Ein praktisches Beispiel
Die begleitenden Abbildungen sind ein praktisches Beispiel für die Anwendung des modularen Leveldesigns. In diesen Aufbauten besteht ein Modul, also ein Gangsegment, aus den untergeordneten Modulen: Boden, Decke und Wand. Diese sind dann nach gewünschtem Detailgrad wieder in Sektionen aufgeteilt. So ist es zum Beispiel möglich innerhalb des Bodenmoduls zwei Gitterroste gegen ein vier geteiltes Plattenmodul zu tauschen. Diesem Beispiel zu Grunde liegt ein 1024×1024 Raster welches in 256 Sektionen á 64 Einheiten geteilt ist.

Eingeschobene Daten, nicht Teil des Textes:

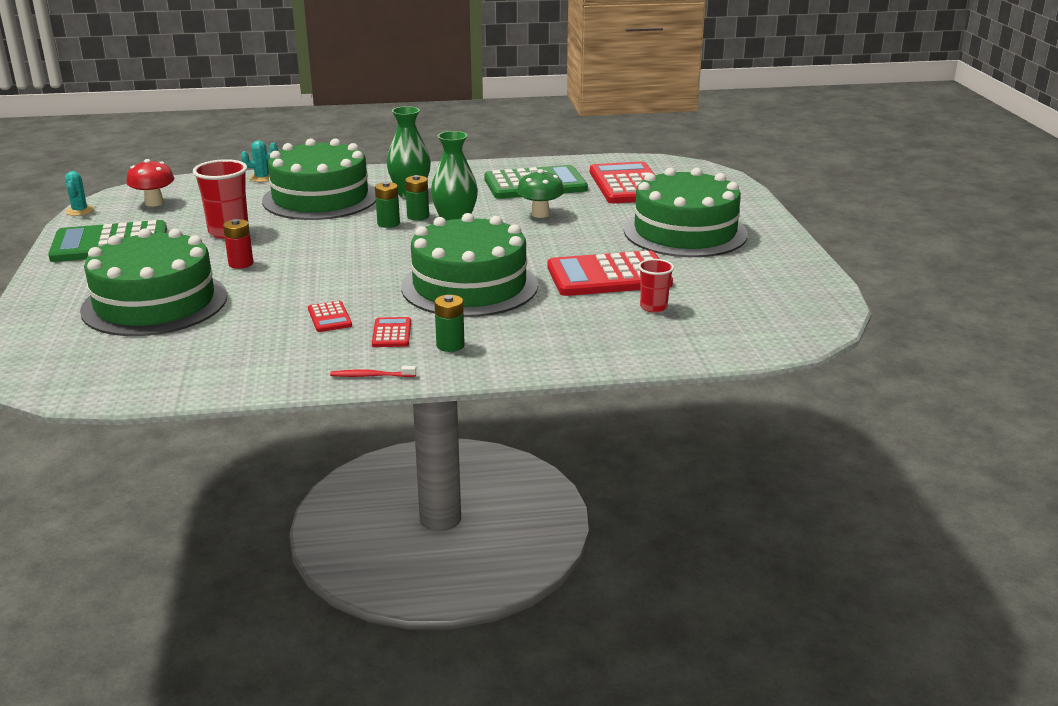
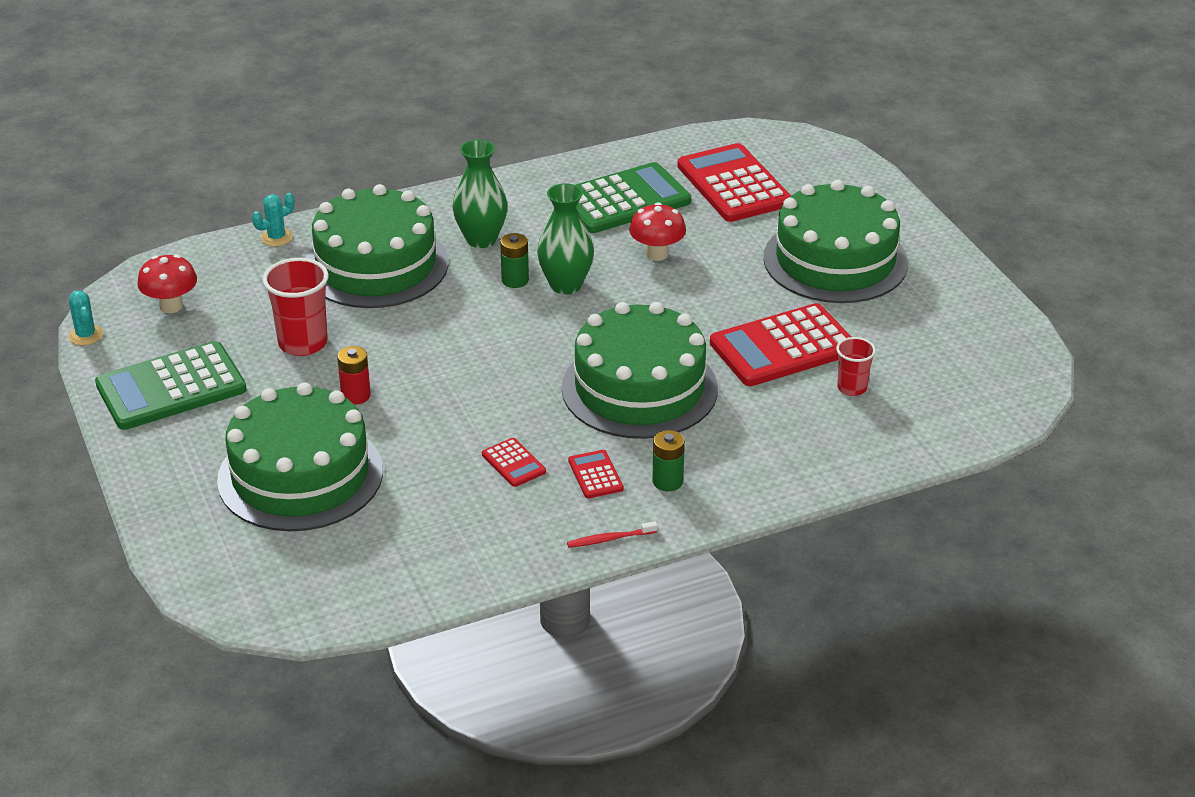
camera: 15 degrees left, 10 degrees up
(388, 223) = (487, 298): green battery -> none
(540, 214) = (657, 254): green mushroom -> red mushroom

Modulares Leveldesign ist nicht immer in jedem Projekt realisierbar, aber es bietet diverse tech-nische Vorgaben und Ansätze die, für sich genommen, in jedem Projekt hilfreich sein können. Generell zu empfehlen ist eine konsistente Verwendung der zur Verfügung stehenden Rasterarten. Eine gute Konzeption der eigenen Level-Aufbauten gibt einen Überblick über das notwendige Gesamtvolumen der Umgebung und hilft stetig dabei nicht das Wesentliche aus den Augen zu verlieren. Bei dem unentwegt steigenden Anspruch der Konsumenten an fiktiven Welten ist die Ressourcenplanung ausschlaggebend um das Maximum des eigenen Workflows auszuschöpfen. So besteht die Chance, dass das eigene Design in einer einzigartigen Erfahrung gipfelt.